*Instructions to follow:* Nothing but the lines from the first line of the records below to the line holding "## Features & Funktionen" belongs in the answer, copied exactly and without pictures.

[[ Material provided, beginning ]]

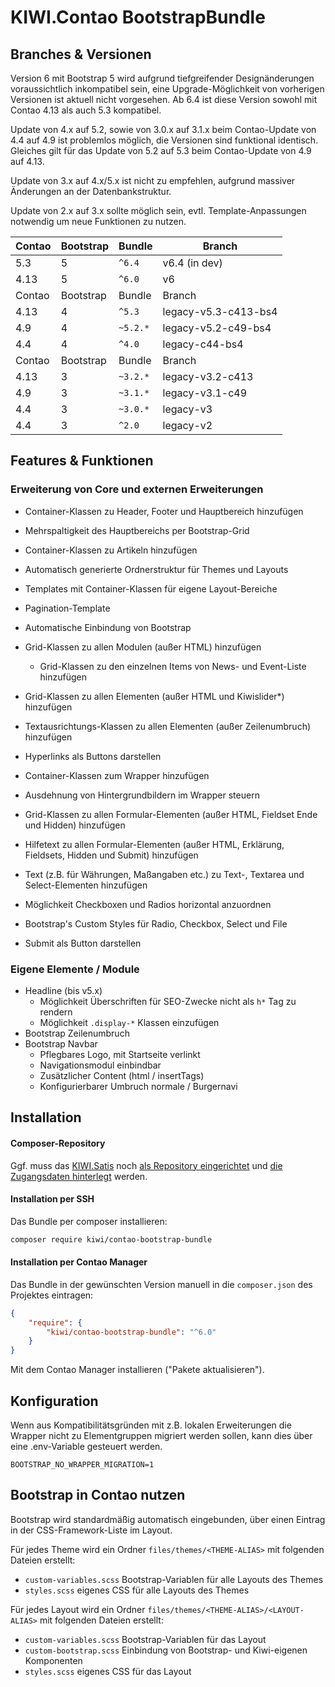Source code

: # KIWI.Contao BootstrapBundle

## Branches & Versionen

Version 6 mit Bootstrap 5 wird aufgrund tiefgreifender Designänderungen voraussichtlich inkompatibel sein, eine Upgrade-Möglichkeit von vorherigen Versionen ist aktuell nicht vorgesehen. Ab 6.4 ist diese Version sowohl mit Contao 4.13 als auch 5.3 kompatibel.

Update von 4.x auf 5.2, sowie von 3.0.x auf 3.1.x beim Contao-Update von 4.4 auf 4.9 ist problemlos möglich, die Versionen sind funktional identisch. Gleiches gilt für das Update von 5.2 auf 5.3 beim Contao-Update von 4.9 auf 4.13.

Update von 3.x auf 4.x/5.x ist nicht zu empfehlen, aufgrund massiver Änderungen an der Datenbankstruktur.

Update von 2.x auf 3.x sollte möglich sein, evtl. Template-Anpassungen notwendig um neue Funktionen zu nutzen.

| Contao | Bootstrap | Bundle   | Branch               |
|--------|----|----------|----------------------|
| 5.3    | 5  | `^6.4`   | v6.4 (in dev)        |
| 4.13   | 5  | `^6.0`   | v6                   |
| Contao | Bootstrap | Bundle   | Branch               |
| 4.13   | 4  | `^5.3`   | legacy-v5.3-c413-bs4 |
| 4.9    | 4  | `~5.2.*` | legacy-v5.2-c49-bs4  | 
| 4.4    | 4  | `^4.0`   | legacy-c44-bs4       |
| Contao | Bootstrap | Bundle   | Branch               |
| 4.13   | 3  | `~3.2.*` | legacy-v3.2-c413     |
| 4.9    | 3  | `~3.1.*` | legacy-v3.1-c49      |
| 4.4    | 3  | `~3.0.*` | legacy-v3            |
| 4.4    | 3  | `^2.0`   | legacy-v2            |

## Features & Funktionen

### Erweiterung von Core und externen Erweiterungen
- Container-Klassen zu Header, Footer und Hauptbereich hinzufügen
- Mehrspaltigkeit des Hauptbereichs per Bootstrap-Grid
- Container-Klassen zu Artikeln hinzufügen
- Automatisch generierte Ordnerstruktur für Themes und Layouts
- Templates mit Container-Klassen für eigene Layout-Bereiche
- Pagination-Template
- Automatische Einbindung von Bootstrap

- Grid-Klassen zu allen Modulen (außer HTML) hinzufügen
  - Grid-Klassen zu den einzelnen Items von News- und Event-Liste hinzufügen

- Grid-Klassen zu allen Elementen (außer HTML und Kiwislider*) hinzufügen
- Textausrichtungs-Klassen zu allen Elementen (außer Zeilenumbruch) hinzufügen
- Hyperlinks als Buttons darstellen
- Container-Klassen zum Wrapper hinzufügen
- Ausdehnung von Hintergrundbildern im Wrapper steuern

- Grid-Klassen zu allen Formular-Elementen (außer HTML, Fieldset Ende und Hidden) hinzufügen
- Hilfetext zu allen Formular-Elementen (außer HTML, Erklärung, Fieldsets, Hidden und Submit) hinzufügen
- Text (z.B. für Währungen, Maßangaben etc.) zu Text-, Textarea und Select-Elementen hinzufügen
- Möglichkeit Checkboxen und Radios horizontal anzuordnen
- Bootstrap's Custom Styles für Radio, Checkbox, Select und File
- Submit als Button darstellen

### Eigene Elemente / Module
- Headline (bis v5.x)
  - Möglichkeit Überschriften für SEO-Zwecke nicht als `h*` Tag zu rendern
  - Möglichkeit `.display-*` Klassen einzufügen
- Bootstrap Zeilenumbruch
- Bootstrap Navbar
  - Pflegbares Logo, mit Startseite verlinkt
  - Navigationsmodul einbindbar
  - Zusätzlicher Content (html / insertTags)
  - Konfigurierbarer Umbruch normale / Burgernavi


## Installation

#### Composer-Repository
Ggf. muss das [KIWI.Satis](https://satis.kiwi.de) noch [als Repository eingerichtet](https://satis.kiwi.de) und [die Zugangsdaten hinterlegt](https://satis.kiwi.de) werden.

#### Installation per SSH
Das Bundle per composer installieren:
```sh
composer require kiwi/contao-bootstrap-bundle
```

#### Installation per Contao Manager
Das Bundle in der gewünschten Version manuell in die `composer.json` des Projektes eintragen:
```json
{
    "require": {
        "kiwi/contao-bootstrap-bundle": "^6.0"
    }
}
```
Mit dem Contao Manager installieren ("Pakete aktualisieren").

## Konfiguration

Wenn aus Kompatibilitätsgründen mit z.B. lokalen Erweiterungen die Wrapper nicht zu Elementgruppen migriert werden sollen, kann dies über eine .env-Variable gesteuert werden.
```dotenv
BOOTSTRAP_NO_WRAPPER_MIGRATION=1
```

## Bootstrap in Contao nutzen
Bootstrap wird standardmäßig automatisch eingebunden, über einen Eintrag in der CSS-Framework-Liste im Layout.

Für jedes Theme wird ein Ordner `files/themes/<THEME-ALIAS>` mit folgenden Dateien erstellt:
- `custom-variables.scss` Bootstrap-Variablen für alle Layouts des Themes
- `styles.scss` eigenes CSS für alle Layouts des Themes

Für jedes Layout wird ein Ordner `files/themes/<THEME-ALIAS>/<LAYOUT-ALIAS>` mit folgenden Dateien erstellt:
- `custom-variables.scss` Bootstrap-Variablen für das Layout
- `custom-bootstrap.scss` Einbindung von Bootstrap- und Kiwi-eigenen Komponenten
- `styles.scss` eigenes CSS für das Layout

[[ Material provided, end ]]

*Worked solution:*
Source code

: # KIWI.Contao BootstrapBundle

## Branches & Versionen

Version 6 mit Bootstrap 5 wird aufgrund tiefgreifender Designänderungen voraussichtlich inkompatibel sein, eine Upgrade-Möglichkeit von vorherigen Versionen ist aktuell nicht vorgesehen. Ab 6.4 ist diese Version sowohl mit Contao 4.13 als auch 5.3 kompatibel.

Update von 4.x auf 5.2, sowie von 3.0.x auf 3.1.x beim Contao-Update von 4.4 auf 4.9 ist problemlos möglich, die Versionen sind funktional identisch. Gleiches gilt für das Update von 5.2 auf 5.3 beim Contao-Update von 4.9 auf 4.13.

Update von 3.x auf 4.x/5.x ist nicht zu empfehlen, aufgrund massiver Änderungen an der Datenbankstruktur.

Update von 2.x auf 3.x sollte möglich sein, evtl. Template-Anpassungen notwendig um neue Funktionen zu nutzen.

| Contao | Bootstrap | Bundle   | Branch               |
|--------|----|----------|----------------------|
| 5.3    | 5  | `^6.4`   | v6.4 (in dev)        |
| 4.13   | 5  | `^6.0`   | v6                   |
| Contao | Bootstrap | Bundle   | Branch               |
| 4.13   | 4  | `^5.3`   | legacy-v5.3-c413-bs4 |
| 4.9    | 4  | `~5.2.*` | legacy-v5.2-c49-bs4  | 
| 4.4    | 4  | `^4.0`   | legacy-c44-bs4       |
| Contao | Bootstrap | Bundle   | Branch               |
| 4.13   | 3  | `~3.2.*` | legacy-v3.2-c413     |
| 4.9    | 3  | `~3.1.*` | legacy-v3.1-c49      |
| 4.4    | 3  | `~3.0.*` | legacy-v3            |
| 4.4    | 3  | `^2.0`   | legacy-v2            |

## Features & Funktionen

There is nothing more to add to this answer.